Poco è stato definitivamente chiarito, in questa storia, e il primo a riconoscerlo è il procuratore capo di Paola, Bruno Giordano. Il quale non soltanto sta continuando a indagare, ma ha trovato quello che si sospettava da anni: appunto la presenza, a pochi chilometri dalla spiaggia di Formiciche, sulla strada provinciale 53 che sale in collina, di un'area radioattiva. Un angolo di campagna che prende i nomi di Petrone-Valle del Signore e Foresta, e che è incastrato tra i comuni di Aiello Calabro e Serra d'Aiello, lungo il greto del fiume Oliva. Già nel 2004, l'Arpacal (Agenzia regionale protezione ambiente calabrese) aveva qui scoperto metalli pesanti e granulato di marmo, utilizzato dalla malavita per schermare la radioattività.
Fiume Oliva su GoogleMaps
Allora, il perito Ornelio Morselli certificò la presenza eccedente di rame e zinco, ma anche di policlorobenzeni (Pcb) con «caratteristiche tossicologiche analoghe alle diossine». Se a questo si somma che un funzionario dell'ex genio civile ha ammesso di avere visto un fusto nella briglia del fiume Oliva, si capisce perché l'ex pm di Paola, Francesco Greco, abbia ipotizzato un nesso tra il ritrovamento dei rifiuti e la motonave Rosso; e più in generale, un legame tra le sostanze tossiche e i traffici marittimi. Una tesi che qualcuno ha cercato di catalogare come azzardata, ma che oggi, con il ritrovamento di un documento inedito, assume tutt'altro spessore. Nel 2005, infatti, un investigatore della procura di Paola ha accompagnato al fiume Oliva Amerigo Spinelli, poliziotto municipale di Amantea (paesino accanto alla spiaggia di Formiciche). E nella sua relazione finale, ha scritto: «Spinelli indicò un'area che (...) corrisponde al greto della località Valle del Signore ed aree adiacenti». Di più: Spinelli ha riferito che «un'ampia zona compresa tra la predetta zona e almeno 200 metri a ovest (...) era stata interessata dal deposito di rifiuti/materiali derivanti dallo smantellamento della motonave Rosso»...

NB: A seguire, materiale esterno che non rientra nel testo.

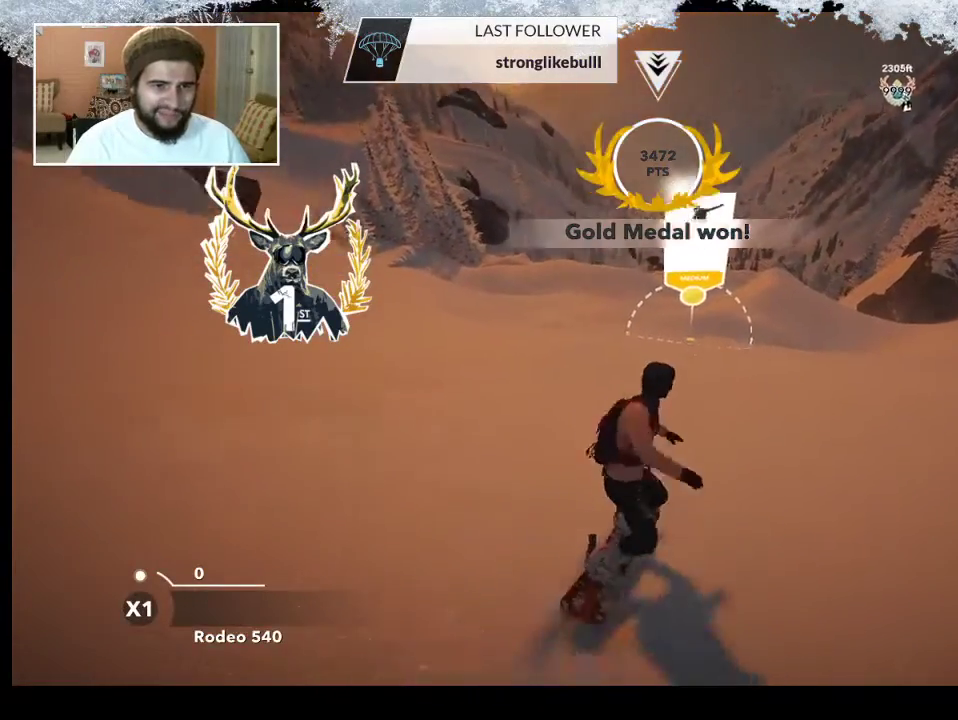
{"buttons": ["R2"], "left_stick": "center", "right_stick": "up-right", "events": [[67, "left_stick", "center"], [100, "R2", "down"], [100, "right_stick", "up-right"]]}
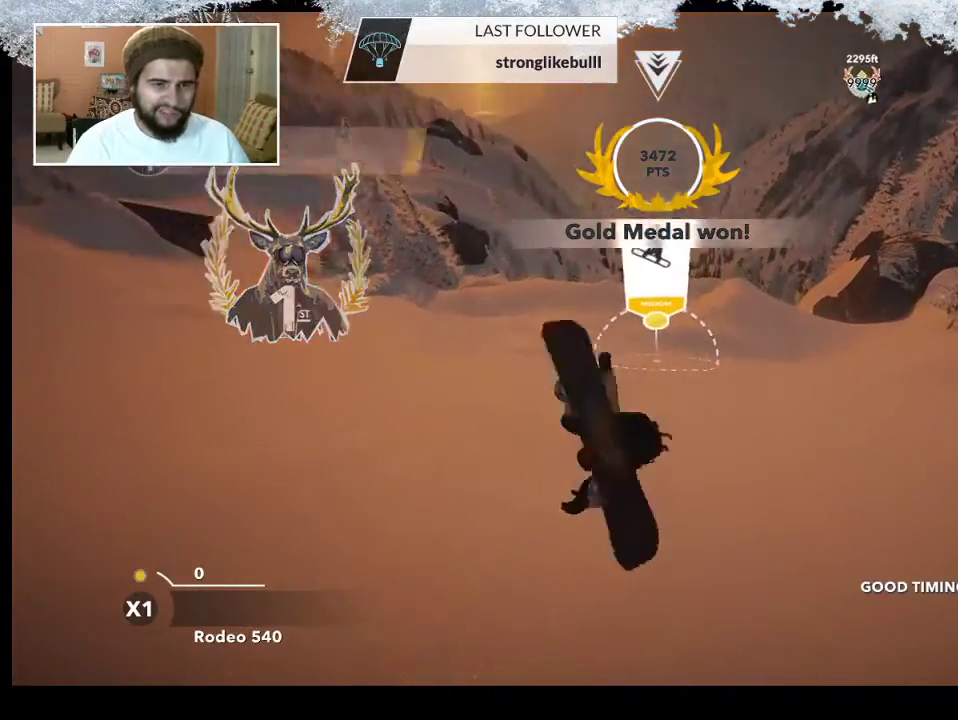
{"buttons": [], "left_stick": "center", "right_stick": "center", "events": [[67, "R2", "up"], [167, "right_stick", "center"]]}
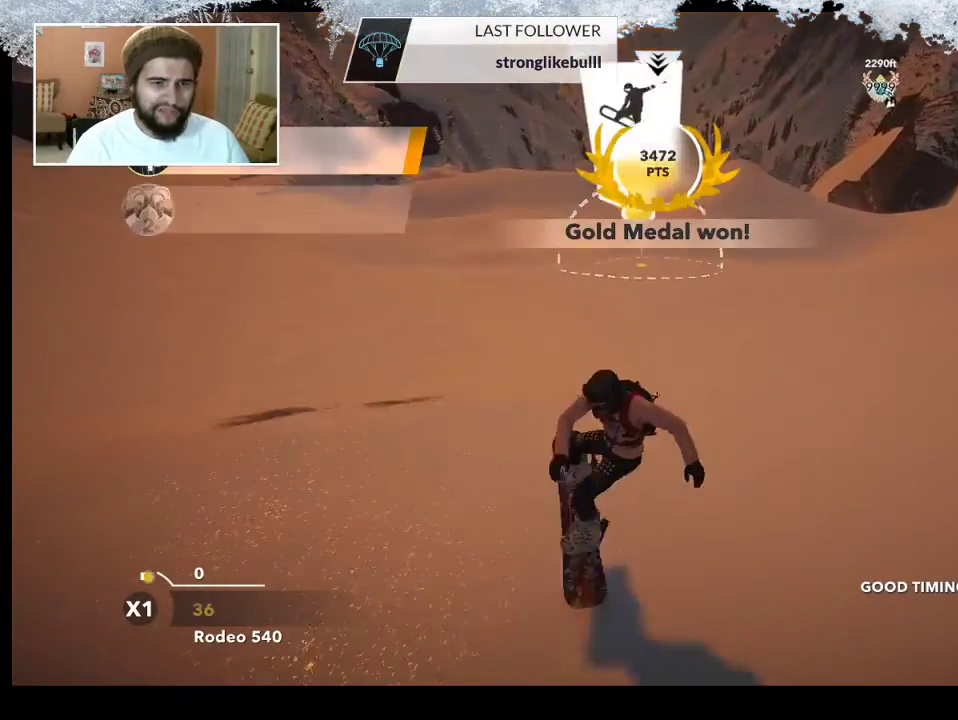
{"buttons": [], "left_stick": "left", "right_stick": "center", "events": [[200, "R2", "down"], [433, "R2", "up"], [467, "left_stick", "left"]]}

Nel 2007 è arrivato il secondo colpo di scena, anch'esso sconosciuto fino a oggi. Due ufficiali hanno notato dei camion che prelevavano terreno dai torrenti Catocastro e Valle del Signore (affluente dell'Oliva) per il ripascimento delle coste. E quando hanno ispezionato le spiagge interessate, hanno trovato svariati oggetti ferrosi, tra i quali un "coperchio (...) presumibilmente appartenente a un fusto", pezzi di lamiera e "quattro tubi di diverso diametro" che «possono essere ricondotti, verosimilmente, a parte delle protezioni in uso sui traghetti Ro-Ro»: navi come la Rosso, con lo sportello ad hoc per imbarcare i carichi su ruote.
A cavallo tra il 2007 e il 2008 l'Arpacal e il perito Morselli hanno riscontrato in profondità a Foresta agro di Serra d'Aiello la presenza di Cesio 137 (lo stesso fuoriuscito da Chernobyl). Nel novembre 2008, grazie ai carotaggi nelle immediate adiacenze della briglia del fiume Oliva, si è trovato un sarcofago (di dimensioni ancora ignote) in cemento a circa 10 metri di profondità. All'interno, scrivono i consulenti della procura, «c'erano concentrazioni elevate di mercurio», presente anche in altri campioni. Da qui parte l'ultima svolta di questo incubo. Dalla testardaggine con cui il procuratore Giordano insegue reati che vanno dal disastro ambientale all'avvelenamento delle acque: a fine 2008 incarica l'università della Calabria e il CNR di sondare, con cartografie satellitari, eventuali anomalie termiche nell'entroterra calabro (segno di radioattività). E il 17 febbraio arriva la risposta: positiva...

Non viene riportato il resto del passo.